The friction unit of an endoprosthesis of a joint, for example, a hip, containing a cup and a head, works as follows.

Using conventional surgical procedures, the hip joint prosthesis is fixed in the patient’s femur and pelvic bones. When the patient’s leg moves, the head of the hip joint endoprosthesis moves inside the cup. In this case, smooth, for example, spherical surfaces interact - the outer one at the head and the inner one at the cup, made of IPA. Due to this, minimal friction forces and minimal wear of rubbing surfaces are achieved with high biocompatibility and optimal biomechanical properties of the joint endoprosthesis.

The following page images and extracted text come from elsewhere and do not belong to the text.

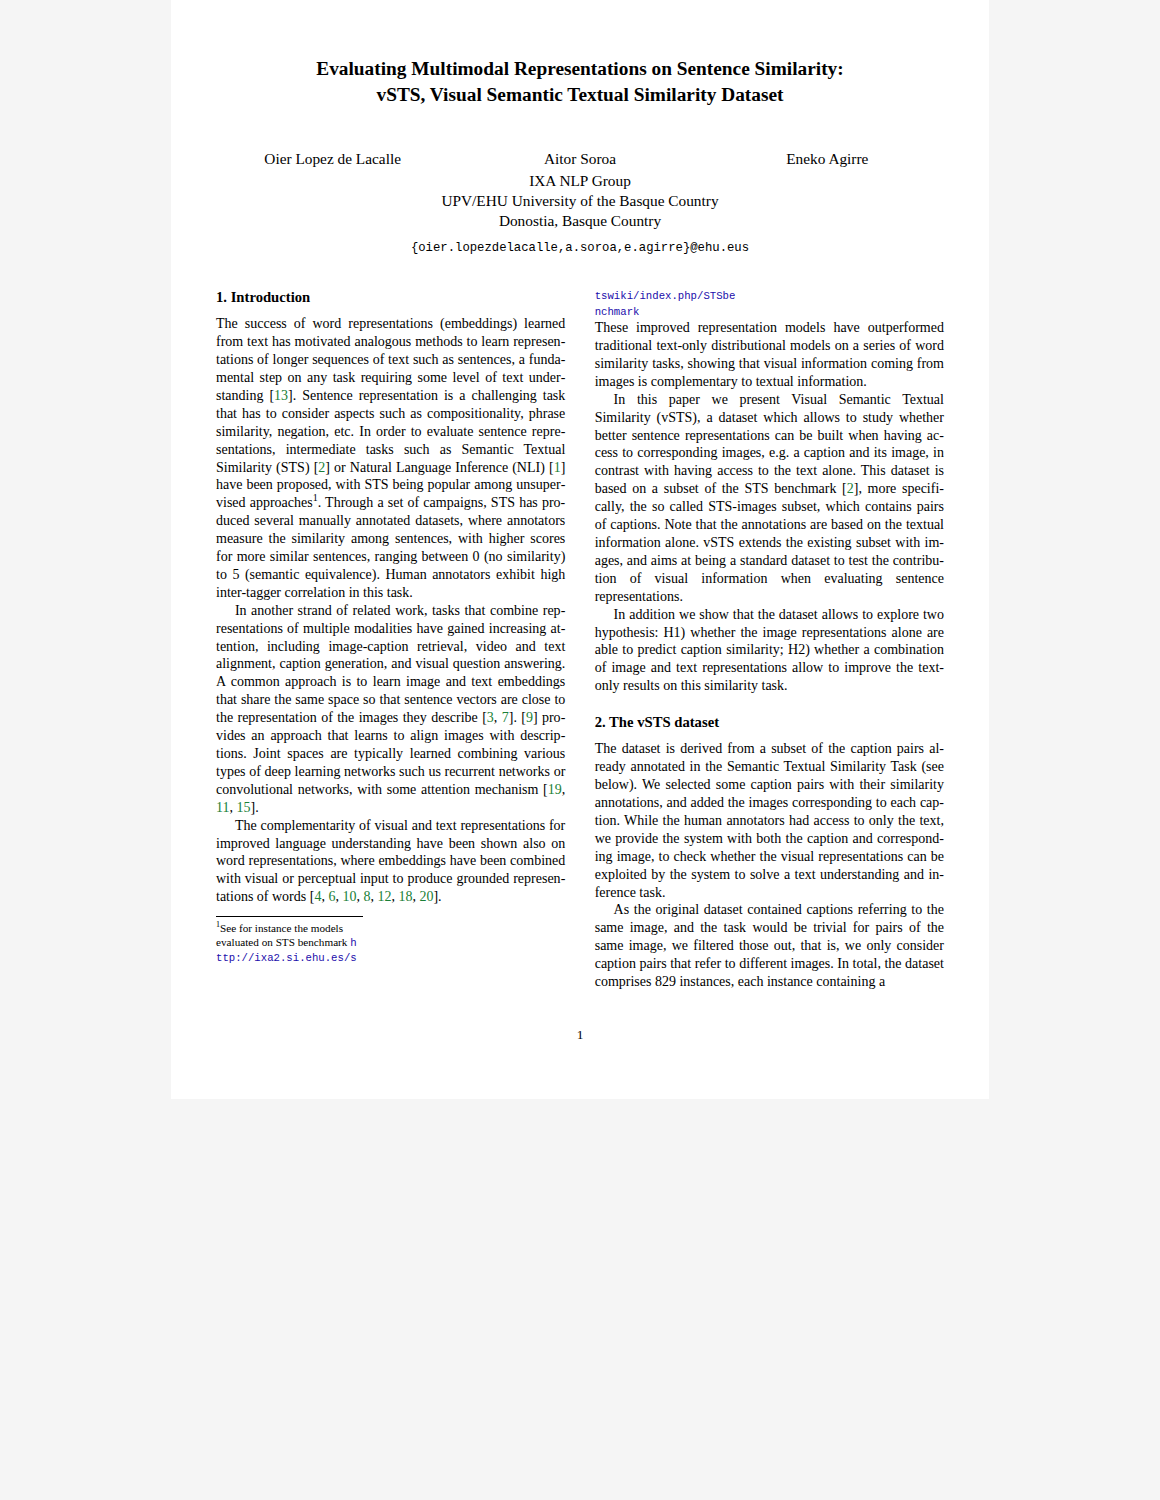Evaluating Multimodal Representations on Sentence Similarity:
vSTS, Visual Semantic Textual Similarity Dataset
Oier Lopez de Lacalle
Aitor Soroa
Eneko Agirre
IXA NLP Group
UPV/EHU University of the Basque Country
Donostia, Basque Country
{oier.lopezdelacalle,a.soroa,e.agirre}@ehu.eus
1. Introduction
The success of word representations (embeddings) learned from text has motivated analogous methods to learn representations of longer sequences of text such as sentences, a fundamental step on any task requiring some level of text understanding [13]. Sentence representation is a challenging task that has to consider aspects such as compositionality, phrase similarity, negation, etc. In order to evaluate sentence representations, intermediate tasks such as Semantic Textual Similarity (STS) [2] or Natural Language Inference (NLI) [1] have been proposed, with STS being popular among unsupervised approaches1. Through a set of campaigns, STS has produced several manually annotated datasets, where annotators measure the similarity among sentences, with higher scores for more similar sentences, ranging between 0 (no similarity) to 5 (semantic equivalence). Human annotators exhibit high inter-tagger correlation in this task.
In another strand of related work, tasks that combine representations of multiple modalities have gained increasing attention, including image-caption retrieval, video and text alignment, caption generation, and visual question answering. A common approach is to learn image and text embeddings that share the same space so that sentence vectors are close to the representation of the images they describe [3, 7]. [9] provides an approach that learns to align images with descriptions. Joint spaces are typically learned combining various types of deep learning networks such us recurrent networks or convolutional networks, with some attention mechanism [19, 11, 15].
The complementarity of visual and text representations for improved language understanding have been shown also on word representations, where embeddings have been combined with visual or perceptual input to produce grounded representations of words [4, 6, 10, 8, 12, 18, 20].
1See for instance the models evaluated on STS benchmark http://ixa2.si.ehu.es/stswiki/index.php/STSbenchmark
These improved representation models have outperformed traditional text-only distributional models on a series of word similarity tasks, showing that visual information coming from images is complementary to textual information.
In this paper we present Visual Semantic Textual Similarity (vSTS), a dataset which allows to study whether better sentence representations can be built when having access to corresponding images, e.g. a caption and its image, in contrast with having access to the text alone. This dataset is based on a subset of the STS benchmark [2], more specifically, the so called STS-images subset, which contains pairs of captions. Note that the annotations are based on the textual information alone. vSTS extends the existing subset with images, and aims at being a standard dataset to test the contribution of visual information when evaluating sentence representations.
In addition we show that the dataset allows to explore two hypothesis: H1) whether the image representations alone are able to predict caption similarity; H2) whether a combination of image and text representations allow to improve the text-only results on this similarity task.
2. The vSTS dataset
The dataset is derived from a subset of the caption pairs already annotated in the Semantic Textual Similarity Task (see below). We selected some caption pairs with their similarity annotations, and added the images corresponding to each caption. While the human annotators had access to only the text, we provide the system with both the caption and corresponding image, to check whether the visual representations can be exploited by the system to solve a text understanding and inference task.
As the original dataset contained captions referring to the same image, and the task would be trivial for pairs of the same image, we filtered those out, that is, we only consider caption pairs that refer to different images. In total, the dataset comprises 829 instances, each instance containing a
1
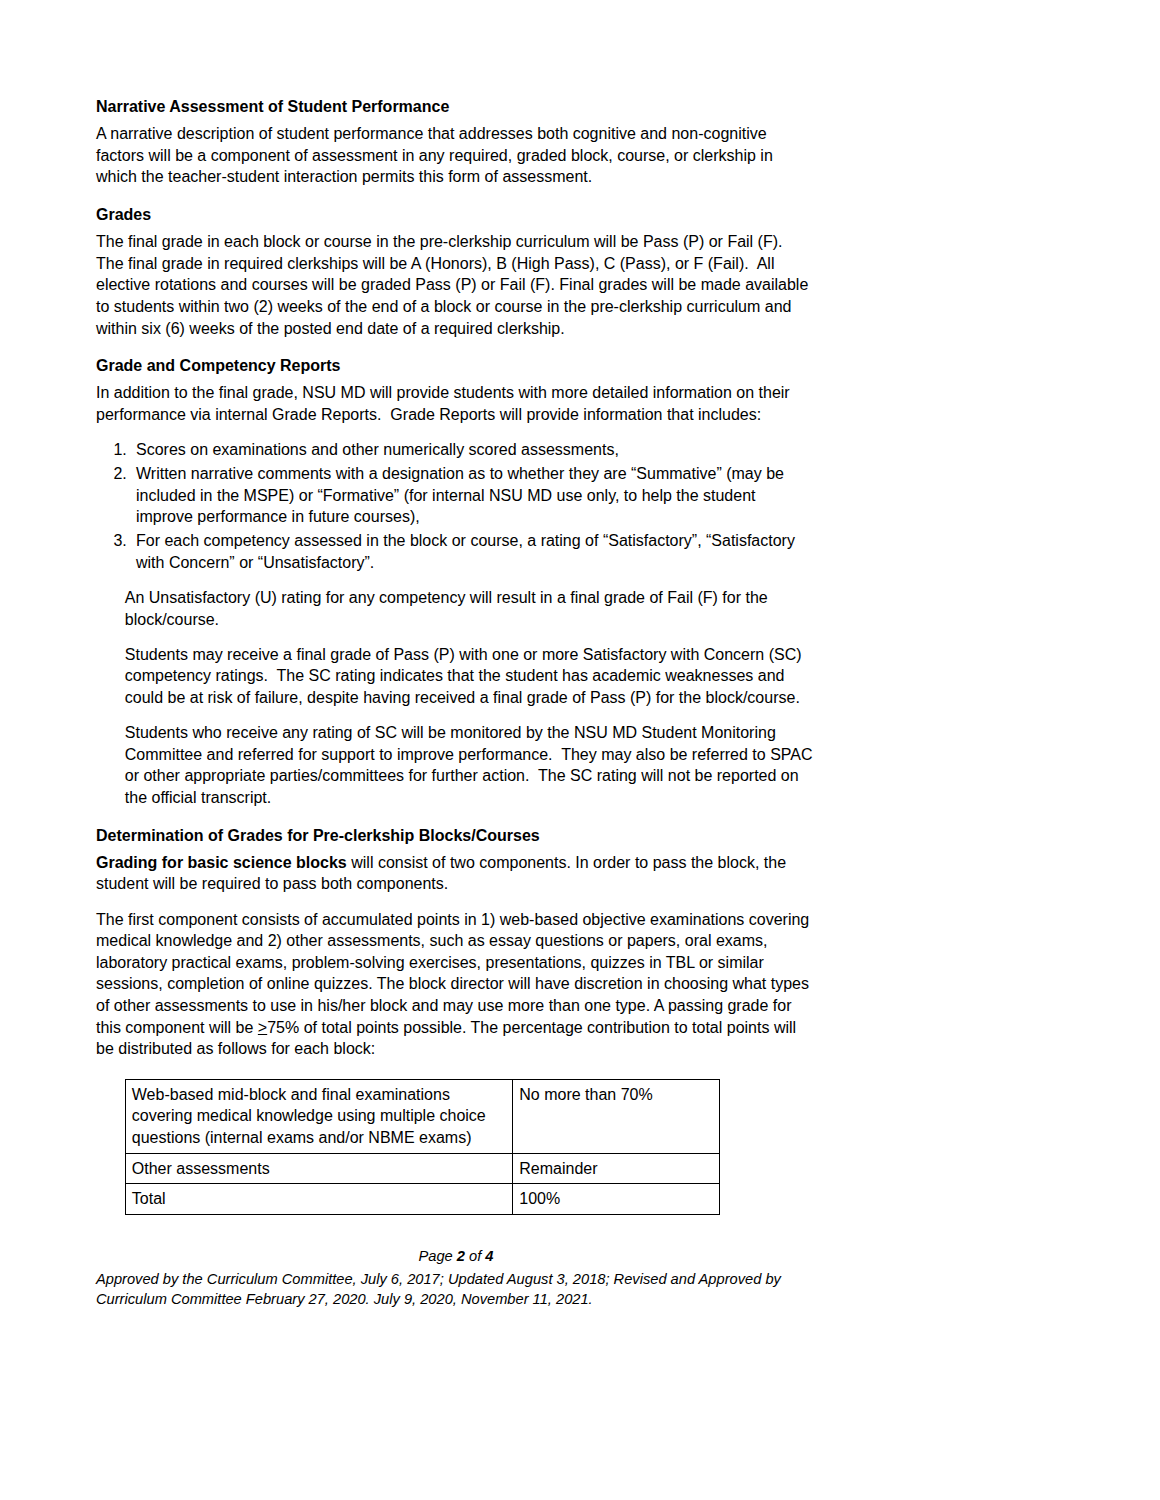Narrative Assessment of Student Performance
A narrative description of student performance that addresses both cognitive and non-cognitive factors will be a component of assessment in any required, graded block, course, or clerkship in which the teacher-student interaction permits this form of assessment.
Grades
The final grade in each block or course in the pre-clerkship curriculum will be Pass (P) or Fail (F). The final grade in required clerkships will be A (Honors), B (High Pass), C (Pass), or F (Fail). All elective rotations and courses will be graded Pass (P) or Fail (F). Final grades will be made available to students within two (2) weeks of the end of a block or course in the pre-clerkship curriculum and within six (6) weeks of the posted end date of a required clerkship.
Grade and Competency Reports
In addition to the final grade, NSU MD will provide students with more detailed information on their performance via internal Grade Reports. Grade Reports will provide information that includes:
Scores on examinations and other numerically scored assessments,
Written narrative comments with a designation as to whether they are “Summative” (may be included in the MSPE) or “Formative” (for internal NSU MD use only, to help the student improve performance in future courses),
For each competency assessed in the block or course, a rating of “Satisfactory”, “Satisfactory with Concern” or “Unsatisfactory”.
An Unsatisfactory (U) rating for any competency will result in a final grade of Fail (F) for the block/course.
Students may receive a final grade of Pass (P) with one or more Satisfactory with Concern (SC) competency ratings. The SC rating indicates that the student has academic weaknesses and could be at risk of failure, despite having received a final grade of Pass (P) for the block/course.
Students who receive any rating of SC will be monitored by the NSU MD Student Monitoring Committee and referred for support to improve performance. They may also be referred to SPAC or other appropriate parties/committees for further action. The SC rating will not be reported on the official transcript.
Determination of Grades for Pre-clerkship Blocks/Courses
Grading for basic science blocks will consist of two components. In order to pass the block, the student will be required to pass both components.
The first component consists of accumulated points in 1) web-based objective examinations covering medical knowledge and 2) other assessments, such as essay questions or papers, oral exams, laboratory practical exams, problem-solving exercises, presentations, quizzes in TBL or similar sessions, completion of online quizzes. The block director will have discretion in choosing what types of other assessments to use in his/her block and may use more than one type. A passing grade for this component will be >75% of total points possible. The percentage contribution to total points will be distributed as follows for each block:
| Web-based mid-block and final examinations covering medical knowledge using multiple choice questions (internal exams and/or NBME exams) | No more than 70% |
| Other assessments | Remainder |
| Total | 100% |
Page 2 of 4
Approved by the Curriculum Committee, July 6, 2017; Updated August 3, 2018; Revised and Approved by Curriculum Committee February 27, 2020. July 9, 2020, November 11, 2021.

Table 1 Physico-mechanical and thermophysical properties of isotropic pyrolytic carbon No pp Characteristic Properties one Density, kg / m ³ (1.80-2.10) × 10 ³ 2 Microhardness, MPa 1000-1500 3 Bending Strength, MPa 300-360 four The limit of compressive strength, MPa 450-600 5 Thermal conductivity, W / m × ° K 23-25 6 The coefficient of thermal linear expansion, ° K ^-1 (293-473 ° K) 5.5 × 10 ^-6 7 Electrical resistivity, Ohm × m (1.4-1.5) × 10 ^-5 table 2 Physico-mechanical properties of materials Modulus of elasticity, GPa Density, kg / m ³ Tensile strength, MPa Poisson's ratio Material 110 4,5 × 10 ³ 600 0.32 Titanium 350 3.99 × 10 ³ 500 0.3 Ceramics fifteen 2.4 × 10 ³ one hundred 0.3 Bone 20-23 (1.8-2.1) × 10 ³ 350 0.3 Isotropic pyrolytic carbon

Claims (1)

The knot of the joint endoprosthesis friction with elements made with interacting smooth surfaces, characterized in that the elements of the endoprosthesis friction knot are made of monolithic isotropic pyrolytic carbon doped with boron.